Amnesty International Used AI-Generated Images To Portray Colombian Protests – And They Are Getting Criticized For It

Amnesty International recently sparked a heated debate by utilizing computer-generated images to depict the second anniversary of the Colombian protests. This move has raised questions about the reliability of advocacy groups and media organizations when reporting on conflict-ridden areas.

In a series of tweets, Amnesty’s Norway regional account shared three images. The first image showed a group of police officers in protective gear, while the second featured an officer with a red mark on his face. The third image depicted a protester being forcefully removed by police. Notably, the AI-generated image of a female protester displayed a flag with incorrect colors, accompanied by text alleging that police officials had committed acts of sexual assault and insulted women and members of the LGBTI community during the protests. Amnesty explained that they opted for AI-generated images to protect the anonymity of the protesters, despite having access to actual footage. They made sure to include a disclaimer indicating that the illustrations were artificially created.
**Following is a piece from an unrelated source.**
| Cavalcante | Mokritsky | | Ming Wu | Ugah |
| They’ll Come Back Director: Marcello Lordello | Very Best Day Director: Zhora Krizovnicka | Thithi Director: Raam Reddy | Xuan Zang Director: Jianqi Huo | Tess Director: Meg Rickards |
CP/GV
Amnesty stated that before opting to use AI as a privacy-preserving measure, they spoke with partner organisations in Colombia. However, this strategy has drawn criticism from human rights organisations and experts. Sam Gregory, the executive editor of WITNESS, a group that uses technology and video to assist protect human rights, criticised Amnesty’s use of AI photos, contending that it damaged the organization’s reputation and did more harm than good. Public indignation, media scrutiny, and condemnation from other human rights advocacy groups have all been sparked by this incident. Many contend that this occurrence damages Amnesty’s standing as a trustworthy source of actual information regarding human rights abuses occurring all over the world.
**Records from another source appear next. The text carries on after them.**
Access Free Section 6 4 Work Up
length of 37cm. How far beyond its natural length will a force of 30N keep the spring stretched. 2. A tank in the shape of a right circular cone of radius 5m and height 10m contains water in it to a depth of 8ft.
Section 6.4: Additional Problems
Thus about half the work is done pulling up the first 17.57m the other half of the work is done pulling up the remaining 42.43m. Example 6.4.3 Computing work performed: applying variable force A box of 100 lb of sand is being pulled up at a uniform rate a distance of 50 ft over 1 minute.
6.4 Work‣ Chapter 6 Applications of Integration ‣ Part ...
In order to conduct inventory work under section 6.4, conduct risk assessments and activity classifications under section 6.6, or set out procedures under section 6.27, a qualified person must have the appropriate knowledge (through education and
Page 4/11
Amnesty International explained in response to criticism that their goal was to expose serious human rights abuses occurring in Colombia during the 2021 National Strike while protecting the identity of those engaged. They emphasised how many demonstrators hid their faces out of concern for retaliation and stigmatisation by state security agents. Even those who revealed their identities are still in danger; some are being investigated by Colombian authorities for criminal offences.

The Amnesty controversy surrounding the use of AI-generated images in their Colombian protests campaign highlights the intricate balance between privacy protection and maintaining credibility in advocacy efforts. As technology continues to evolve, it is crucial for organizations to navigate these ethical and practical considerations to preserve public trust in their mission to safeguard human rights.